The alterations were made to the cds in the original box reissue. Don't know about the recent one.

Not Meadville. The record I'm thinking of is one Thomas specifically disavows (effectively). I am paraphrasing here, but in the notes for the box he says something like, "for those of you wondering about Winter Comes Home, it never existed."

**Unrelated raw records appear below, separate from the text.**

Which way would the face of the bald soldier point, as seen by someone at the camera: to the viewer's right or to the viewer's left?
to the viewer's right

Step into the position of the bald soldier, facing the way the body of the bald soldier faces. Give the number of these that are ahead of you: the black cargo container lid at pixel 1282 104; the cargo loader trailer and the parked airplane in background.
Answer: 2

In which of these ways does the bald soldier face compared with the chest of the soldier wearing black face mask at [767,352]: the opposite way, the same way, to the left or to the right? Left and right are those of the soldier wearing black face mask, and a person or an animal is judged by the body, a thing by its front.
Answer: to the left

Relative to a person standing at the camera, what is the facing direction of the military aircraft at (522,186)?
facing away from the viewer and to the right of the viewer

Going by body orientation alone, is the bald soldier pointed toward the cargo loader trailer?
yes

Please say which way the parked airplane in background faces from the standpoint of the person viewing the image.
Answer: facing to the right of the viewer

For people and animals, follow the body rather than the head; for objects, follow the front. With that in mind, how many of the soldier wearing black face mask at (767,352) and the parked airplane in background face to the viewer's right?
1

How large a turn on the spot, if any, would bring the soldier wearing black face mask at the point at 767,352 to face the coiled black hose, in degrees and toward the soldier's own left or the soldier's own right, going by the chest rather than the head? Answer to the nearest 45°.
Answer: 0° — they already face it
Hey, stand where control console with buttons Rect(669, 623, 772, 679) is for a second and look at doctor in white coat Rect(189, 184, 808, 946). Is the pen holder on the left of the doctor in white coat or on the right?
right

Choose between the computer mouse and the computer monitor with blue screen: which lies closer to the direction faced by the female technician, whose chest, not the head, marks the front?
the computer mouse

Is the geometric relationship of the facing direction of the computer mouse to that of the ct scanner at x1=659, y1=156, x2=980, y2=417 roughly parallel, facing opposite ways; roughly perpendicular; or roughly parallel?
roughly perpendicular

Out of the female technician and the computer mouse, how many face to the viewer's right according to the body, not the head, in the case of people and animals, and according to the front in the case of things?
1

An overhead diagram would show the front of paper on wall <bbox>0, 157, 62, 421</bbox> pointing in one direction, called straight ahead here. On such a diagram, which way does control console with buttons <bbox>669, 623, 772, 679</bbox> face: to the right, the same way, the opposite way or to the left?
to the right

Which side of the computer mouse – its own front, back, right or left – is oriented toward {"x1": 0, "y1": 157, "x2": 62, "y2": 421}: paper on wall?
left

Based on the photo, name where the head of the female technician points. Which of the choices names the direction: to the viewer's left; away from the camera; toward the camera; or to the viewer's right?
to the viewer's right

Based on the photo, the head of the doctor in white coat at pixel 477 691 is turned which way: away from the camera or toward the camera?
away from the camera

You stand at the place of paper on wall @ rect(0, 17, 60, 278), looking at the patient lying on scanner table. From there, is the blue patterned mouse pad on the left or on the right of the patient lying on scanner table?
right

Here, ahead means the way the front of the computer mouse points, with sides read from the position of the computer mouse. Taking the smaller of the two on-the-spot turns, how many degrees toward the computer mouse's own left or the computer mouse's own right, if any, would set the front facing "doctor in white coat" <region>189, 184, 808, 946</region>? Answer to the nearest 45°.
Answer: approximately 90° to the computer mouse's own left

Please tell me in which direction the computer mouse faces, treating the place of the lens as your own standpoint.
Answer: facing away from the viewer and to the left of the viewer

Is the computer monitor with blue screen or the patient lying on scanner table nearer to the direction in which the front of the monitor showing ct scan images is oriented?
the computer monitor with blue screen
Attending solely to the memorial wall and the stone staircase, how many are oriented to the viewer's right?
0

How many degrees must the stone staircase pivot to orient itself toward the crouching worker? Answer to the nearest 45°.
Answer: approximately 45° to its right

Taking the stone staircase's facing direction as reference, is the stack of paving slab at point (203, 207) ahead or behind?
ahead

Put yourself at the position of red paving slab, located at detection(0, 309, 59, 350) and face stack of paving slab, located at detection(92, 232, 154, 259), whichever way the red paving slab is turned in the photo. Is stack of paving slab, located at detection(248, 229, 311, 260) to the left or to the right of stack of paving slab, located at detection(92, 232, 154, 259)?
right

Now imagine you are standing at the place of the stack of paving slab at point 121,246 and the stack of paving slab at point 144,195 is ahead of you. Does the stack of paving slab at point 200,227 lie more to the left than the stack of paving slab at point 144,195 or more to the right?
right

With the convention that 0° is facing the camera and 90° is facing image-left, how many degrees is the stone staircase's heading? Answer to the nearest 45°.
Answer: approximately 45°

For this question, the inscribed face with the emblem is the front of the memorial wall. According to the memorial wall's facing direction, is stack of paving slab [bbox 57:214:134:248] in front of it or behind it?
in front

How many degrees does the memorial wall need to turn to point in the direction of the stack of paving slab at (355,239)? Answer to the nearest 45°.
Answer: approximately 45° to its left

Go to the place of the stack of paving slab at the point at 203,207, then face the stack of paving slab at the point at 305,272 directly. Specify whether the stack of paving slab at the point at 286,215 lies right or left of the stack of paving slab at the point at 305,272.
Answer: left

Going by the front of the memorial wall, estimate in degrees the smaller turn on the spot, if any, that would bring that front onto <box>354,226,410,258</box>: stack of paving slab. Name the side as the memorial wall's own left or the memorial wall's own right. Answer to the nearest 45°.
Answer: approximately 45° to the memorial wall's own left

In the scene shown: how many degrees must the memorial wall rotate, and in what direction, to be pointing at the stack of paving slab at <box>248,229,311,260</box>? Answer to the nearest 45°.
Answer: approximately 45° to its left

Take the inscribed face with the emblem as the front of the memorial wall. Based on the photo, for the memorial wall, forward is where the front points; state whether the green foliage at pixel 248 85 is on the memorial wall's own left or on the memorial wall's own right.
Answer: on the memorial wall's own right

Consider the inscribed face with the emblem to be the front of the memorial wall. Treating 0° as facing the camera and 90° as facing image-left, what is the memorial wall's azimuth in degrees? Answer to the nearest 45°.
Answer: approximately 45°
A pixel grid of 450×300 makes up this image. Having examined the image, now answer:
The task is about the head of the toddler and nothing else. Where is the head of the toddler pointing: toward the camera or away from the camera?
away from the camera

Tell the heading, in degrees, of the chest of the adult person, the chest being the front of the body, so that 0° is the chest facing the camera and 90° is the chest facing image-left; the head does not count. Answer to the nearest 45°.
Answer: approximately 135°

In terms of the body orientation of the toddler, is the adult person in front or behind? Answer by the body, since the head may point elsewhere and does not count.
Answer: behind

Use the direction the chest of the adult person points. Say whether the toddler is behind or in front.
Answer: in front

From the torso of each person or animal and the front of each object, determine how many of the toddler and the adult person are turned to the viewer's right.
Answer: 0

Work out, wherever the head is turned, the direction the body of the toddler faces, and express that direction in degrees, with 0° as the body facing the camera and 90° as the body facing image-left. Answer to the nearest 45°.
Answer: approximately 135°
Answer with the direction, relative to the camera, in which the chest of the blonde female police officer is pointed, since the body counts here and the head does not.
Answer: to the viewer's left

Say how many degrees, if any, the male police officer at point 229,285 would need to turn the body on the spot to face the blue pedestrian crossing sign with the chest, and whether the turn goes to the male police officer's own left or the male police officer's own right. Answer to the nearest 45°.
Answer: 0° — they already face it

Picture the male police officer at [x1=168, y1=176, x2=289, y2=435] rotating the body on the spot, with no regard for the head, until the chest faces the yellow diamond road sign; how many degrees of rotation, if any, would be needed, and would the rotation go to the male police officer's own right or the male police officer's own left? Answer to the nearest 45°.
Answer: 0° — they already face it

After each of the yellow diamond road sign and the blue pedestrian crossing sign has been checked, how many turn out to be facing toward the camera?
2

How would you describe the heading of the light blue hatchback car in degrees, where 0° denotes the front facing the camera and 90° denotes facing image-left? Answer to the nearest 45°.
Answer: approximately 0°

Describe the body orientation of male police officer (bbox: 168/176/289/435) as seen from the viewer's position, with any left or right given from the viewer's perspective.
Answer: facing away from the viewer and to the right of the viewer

I love Slapp Happy so much. The two wonderfully different recordings of the second album (Casablanca Moon or Acnalbasac Noom or Slapp Happy, depending upon which version and edition you have) are a great pop artifact. I can't choose a favorite between them; the one recorded with Faust has a more coherent sound as an album, the other distinguishes the songs more from one another, emphasizing their aspect as form exercises or pastiches. I love the differences in the lyrics and arrangements between the two recordings, and the ones I prefer are about evenly split between the two recordings. I still listen to each of them frequently.

Richard said...

Winter Comes Home, right. His full note on that is: "BTW WINTER COMES HOME does not exist. According to the Authorized View it never did exist and, so, it never will exist. Those who claim to own copies are troublemakers. Report them to the Grocery Police."

Since I didn't know what that was (I think I originally thought it was just a song, since I knew he'd consigned a couple of Ubu songs to oblivion), I didn't miss it. He's a strange dude.

I actually haven't heard a lot of Slapp Happy, but what I have heard, I like. Once I get one of my three non-functioning turntables to work, I should seek out some of this stuff. Are those albums on cd? Seems like stuff Recommended would have reissued...

Scraps said...

Turntables.... I have just about given up having a turntable in my life.

All the Slapp Happy stuff has been reissued. The one with Faust was reissued by Recommended. The original release (though recorded after the Faust one) was reissued by Virgin UK, coupled with one of the Slapp Happy/Henry Cow collaborations, Desperate Straights. (A great pairing.) The first album, Sort Of, was reissued by Blueprint.

Another oddity in the Pere Ubu discography, which I don't remember seeing noted anywhere, including the box set of the early albums: they dropped "Use of a Dog" from Song of the Bailing Man (which is my apparently somewhat eccentric choice for favorite Pere Ubu album).

Richard said...

The main reason I want to have a working turntable is because of the occasional thing not available at all on cd. Lick My Decals Off, Baby being one example. (I bought a copy o the LP just in time for my turntables to not work, so I STILL haven't heard that album...)

Thanks for the info on Slapp Happy. I'll search some of that stuff out. I have Desperate Straights and I like it a lot.

My Thirsty Ear cd of Song of the Bailing Man has "Use of a Dog" on it. I know some changes were made to The Art of Walking, but those are mostly additions....

Scraps said...

Hard to believe Decals still isn't available. It was a Restless/Retro reissue, and a lot of those seem to be in limbo, unfortunately.

Prof. Drew LeDrew said...

First, thanks for the wonderful (and so not superficial) commentary. Just wanted to note that Greil Marcus' upcoming book, due next month, has a long, discursive, and occasionally enlightening essay on David Thomas that you might find of interest. I haven't been able to deal with most of the rest of the book, though, and I count myself a fan. It's called THE SHAPE OF THINGS TO COME: PROPHECY AND THE AMERICAN VOICE. Not too portentious, eh?

Richard said...

Hi. Thanks for the compliment and the heads up on the book. I'll look out for it.